あんな繋がりを知ってしまったら、もう前には戻れない)
勝色がそっと輪のついたままの『カツイロ』に触れた。昨日を思い出したせいか、既に熱を帯びていたそこを勝色が扱いた。
(違う。こんなんじゃない。ぜんぜん足りない)
何かを決めた様に勝色が布団を剥ぎ、素っ裸で眠る剛の朝の生理現象を確認した勝色が、眠ったままの剛に迷わず跨った。

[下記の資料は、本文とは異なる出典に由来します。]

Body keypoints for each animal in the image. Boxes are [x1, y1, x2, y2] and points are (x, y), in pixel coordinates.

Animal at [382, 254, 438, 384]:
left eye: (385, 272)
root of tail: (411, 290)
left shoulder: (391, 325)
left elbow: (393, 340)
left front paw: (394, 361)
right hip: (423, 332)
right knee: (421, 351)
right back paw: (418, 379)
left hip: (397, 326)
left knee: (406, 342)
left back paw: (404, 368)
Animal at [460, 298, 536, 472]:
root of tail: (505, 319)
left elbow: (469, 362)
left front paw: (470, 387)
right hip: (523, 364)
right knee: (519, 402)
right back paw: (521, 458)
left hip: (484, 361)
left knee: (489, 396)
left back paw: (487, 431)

腰を下ろして深く繋がった勝色の体が、薄っすら朱を帯びた。
(気持ちいい。気持ちいい)
仕置きのための輪を見つめながら勝色が腰を振り続けていた。
(いい、凄くいい)
必死に腰を動かしながら勝色が目を閉じた。
無言のまま、勝色の弾んだ息遣いだけが部屋に充満していた。
「あっ、イクっ」
軽く極めたのか、勝色の体が硬直した後、剛の隣に寝転んだ。
よほど疲れているのか、辰の刻(午前四時過ぎ)に眠りについた剛が目を覚ますことはなかった。

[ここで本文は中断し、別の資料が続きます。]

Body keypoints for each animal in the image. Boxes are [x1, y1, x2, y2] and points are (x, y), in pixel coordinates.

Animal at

(凄い、イッて暫く経つのにまだ体の奥深くに余韻が残ってる。
ああ、これは物凄く気持ち良い。
どうしよう、この輪を手放したくない。
剛をどうやって説得しよう)
仕置きの輪を取り上げられない方法を勝色が一人真剣に考えていた。
「剛、起きてる?」
朝の仕込を終え、朝食を持ってきた勝色が襖を開けた。
剛が目を開けたまま呆けていた。
寝ている剛の傍らに盆を置いた勝色が神妙な面持ちで静かに正座した。
「昨日はごめん。
俺、剛のことになると我を忘れるんだ。
頭に直ぐ血が上って自分でもどうにもならなくなるんだ。
あんなに怒った剛を見たの初めてで正直怖かったし、凄く後悔してるし反省してる。
「信じられない」って言ってごめん。
本心じゃないんだ、信じて欲しい」
「…少しは懲りたか?」
まだ少し声に凄みを感じながらも、勝色が話し続けた。
「反省した、凄く反省した。
だから、俺がどれだけ反省したのか知ってもらおうと思って…。
いくら口で言っても俺、俺たぶんまた暴走すると思う。だから、剛がお仕置きで付けたアレ、ずっと付けたままでいたいんだ。
その方が俺も今回の事、忘れないと思うし」
尻すぼみのように小声になりながら、勝色がもじもじと膝を摺り寄せた。
「…お前がそこまで言うならそれ付けたまましばらく反省しろ。
カツはもう俺の女なんだ。
もう俺を疑う事、言うんじゃねえぞ。
今度変にぶち切れたら、カツのちんちん、その輪っかの根元から切り落とすからな」
剛が最後にキツク釘を刺した。
その迫力に、身震いをした勝色が居住まいを正した。
「うん、ほんとにごめん」と、しおらしく答え、「じゃあ、俺、仕事があるから」と勝色がそそくさと部屋を出て行った。
1人残った剛が(なんか知らないが上手くいったな)とほくそ笑み、一方の勝色が、喜々とした顔で厨房へ戻った。